Another interesting aspect of Dr Hedgewar’s futuristic vision is his ability to tap into the traditional network ability of the Hindu society. He made shakas the networking point for local Hindu cadre in a cost-effective manner. There was no building, no secrecy. All that was needed for the RSS to run a shaka is just an open ground available for one hour. This cost-effective networking strategy has made sangh the fastest rescuer of humans whenever there is a calamity anywhere in India. It does not matter whether RSS is ‘strong’ in an area. If there is an accident or a flood, sangh volunteers would be the first to reach the spot and start the rescue operations. For example in Kerala, when in 1988 more than 100 people lost their lives when Trivandrum bound Island Express plunged into a lake near Quilon, RSS cadre were the first to reach the place and rescue many trapped in the derailed bogeys reported Kerala’s leading newspaper. The same story has been repeated in Morvi dam disaster and Bhopal gas tragedy, Gujarat earthquake, Tsunami of 2004 and so on.

What is amusing is the fact that there is not a single academic study of how the RSS has emerged as the only nationwide organisation, reaching in rescue missions of all natural disasters without being capital intensive.
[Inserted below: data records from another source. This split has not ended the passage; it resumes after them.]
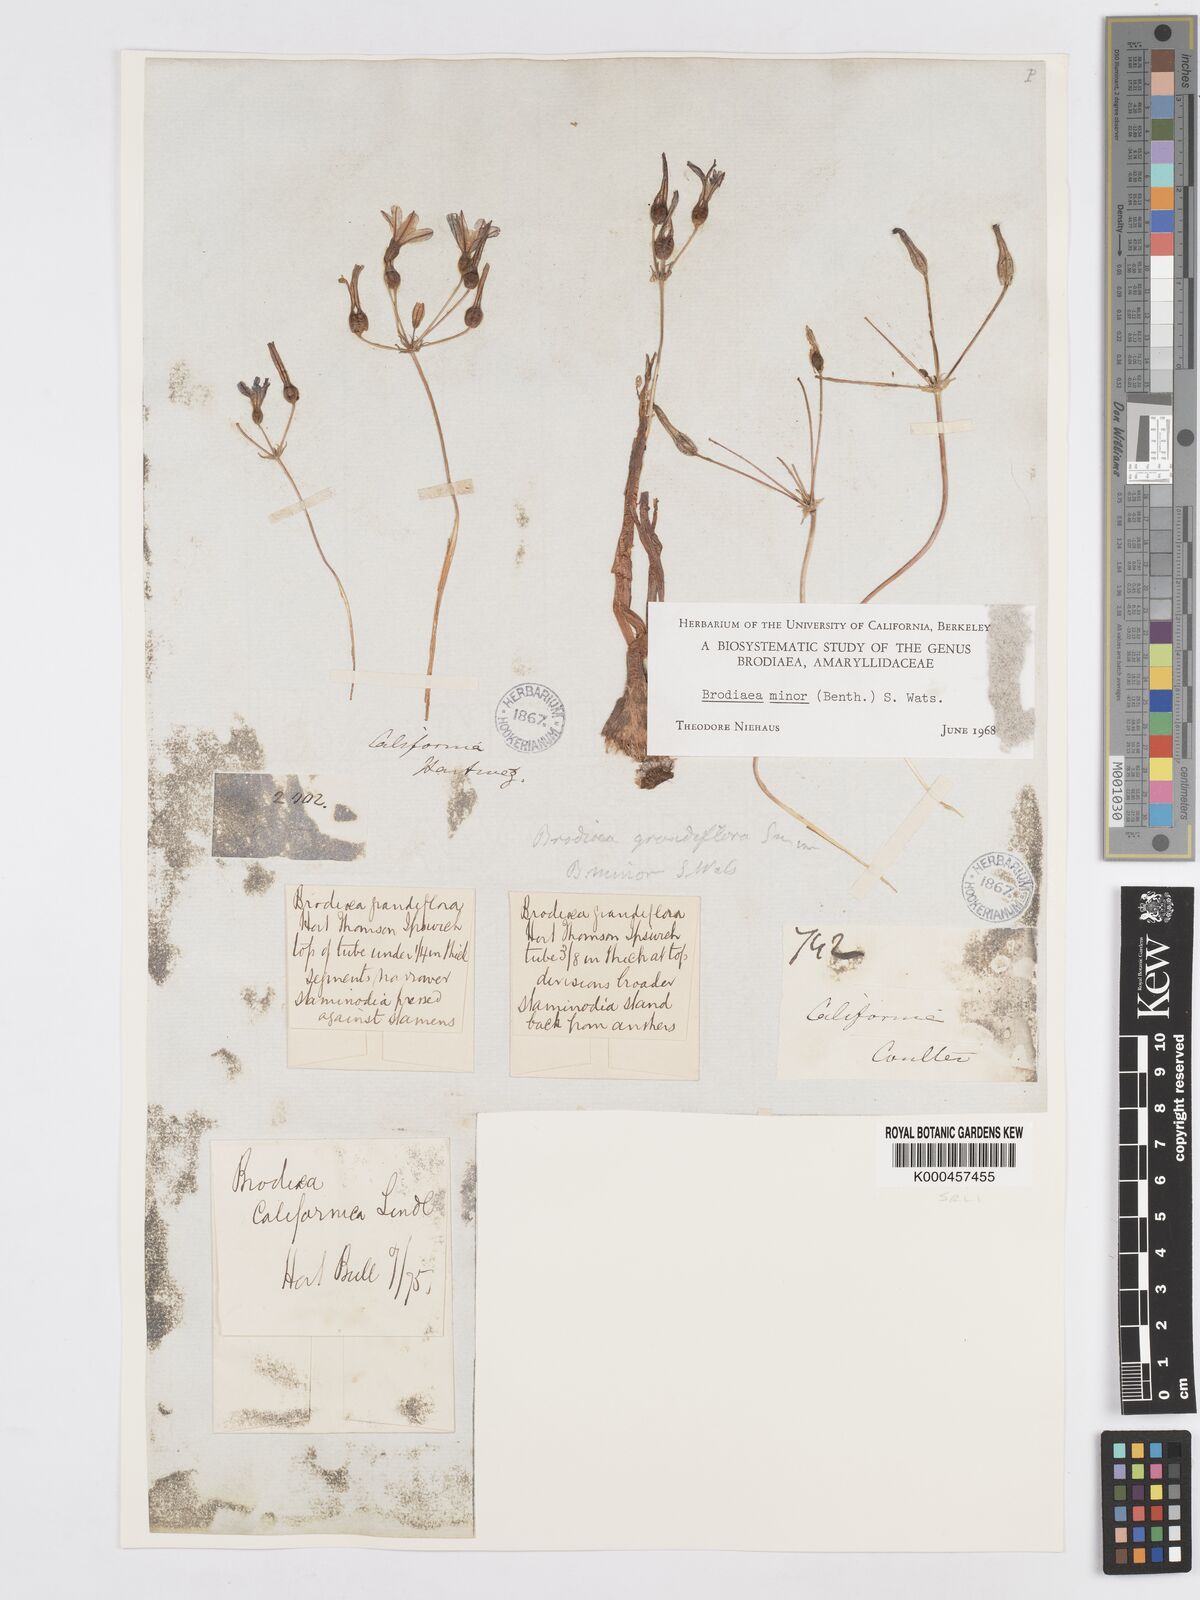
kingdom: Plantae
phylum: Tracheophyta
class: Liliopsida
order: Asparagales
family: Asparagaceae
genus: Brodiaea
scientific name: Brodiaea minor
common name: Dwarf brodiaea
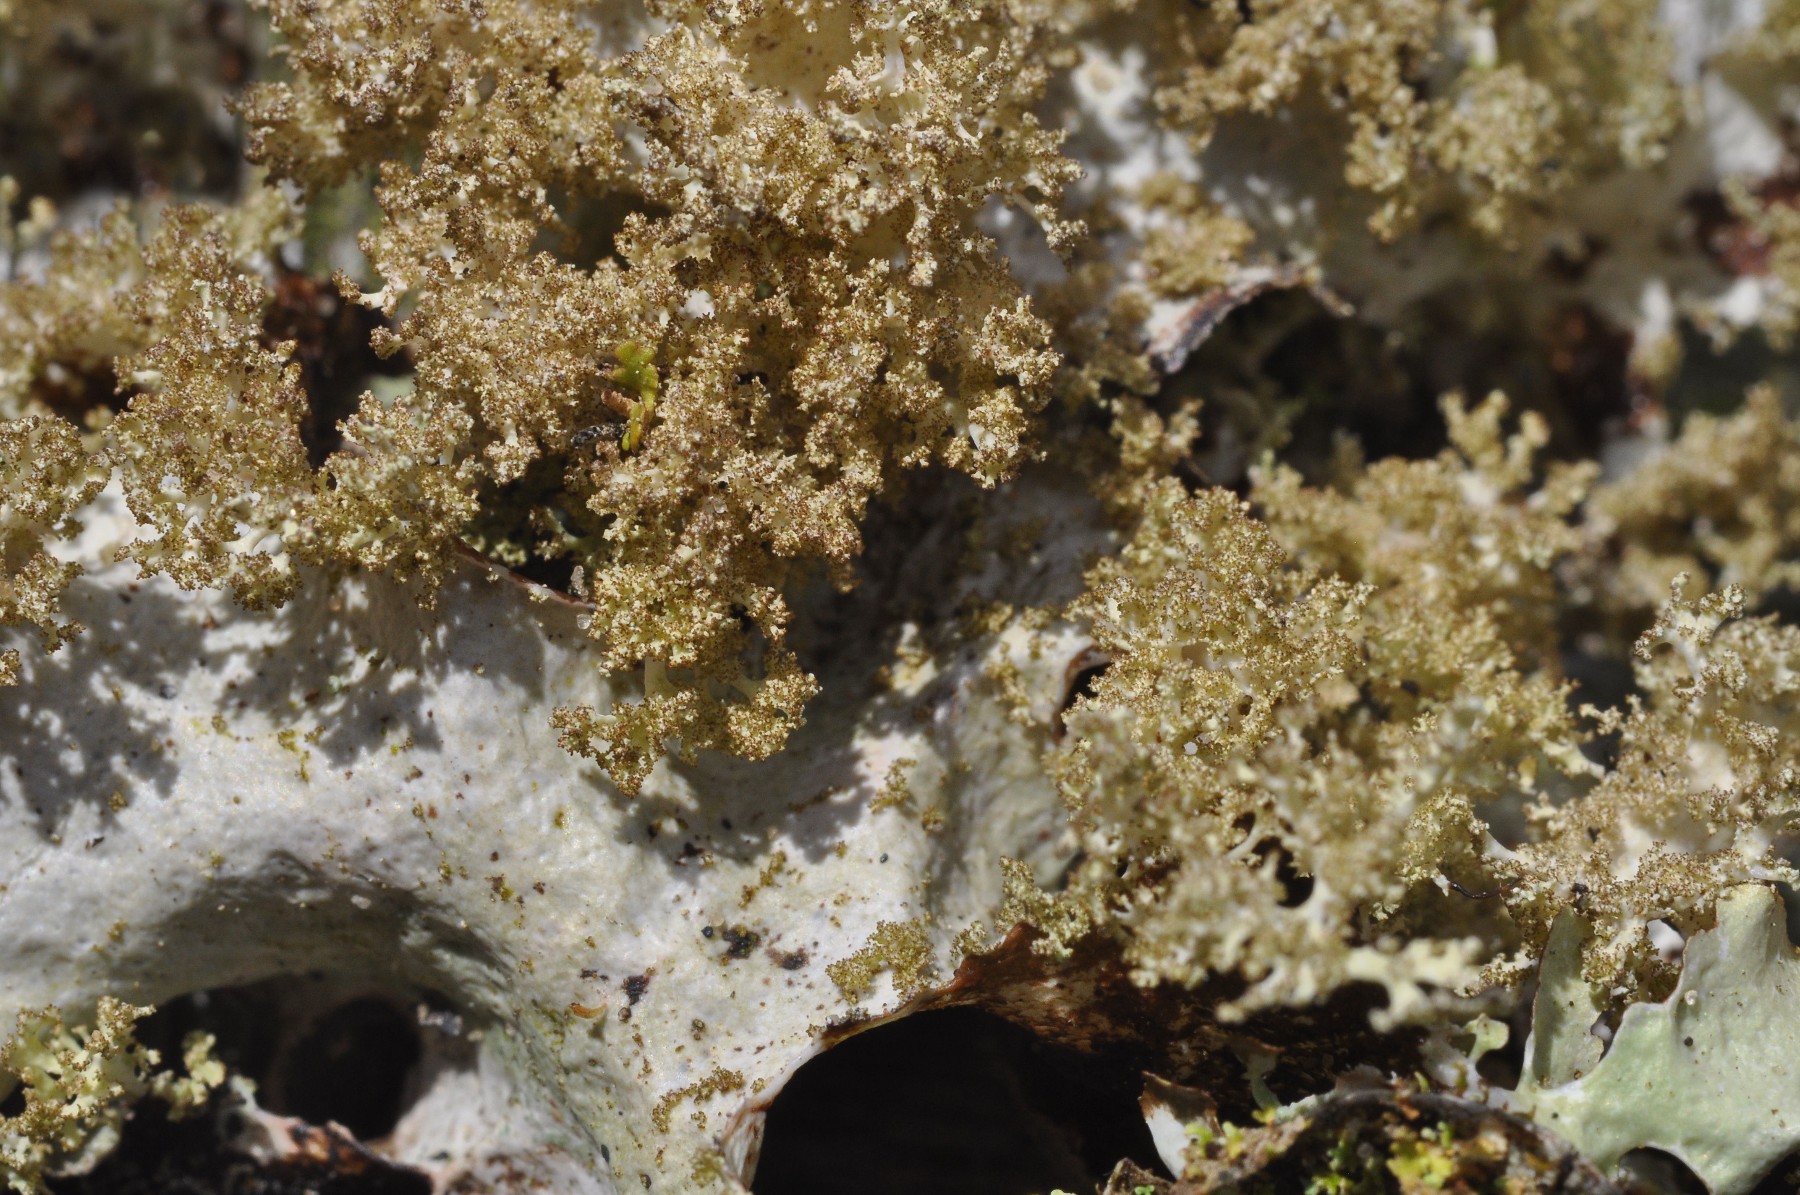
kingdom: Fungi
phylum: Ascomycota
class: Lecanoromycetes
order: Lecanorales
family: Parmeliaceae
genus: Platismatia
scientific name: Platismatia glauca
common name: blågrå papirlav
The sangh network and methodology is actually a boon for creating similar cost-effective voluntary organisations in other post-colonial developing societies.


In fact, what Dr Hedgewar did is expression of an age old Indic vision. When Uddalaka showed his son Svetaketu, how the great Banyan tree was involuted in the small seeds, he also showed that the principle can be repeated at all levels : from the biological to the spiritual, to the socio-spiritual.

‘Tat Tvam Asi Swayamsevaka’ – ’That thou art, Swayamasevaka’ – says the Rishi Keshava Baliram Hedgewar; that deep within every Hindu lies the future glory of the great nation.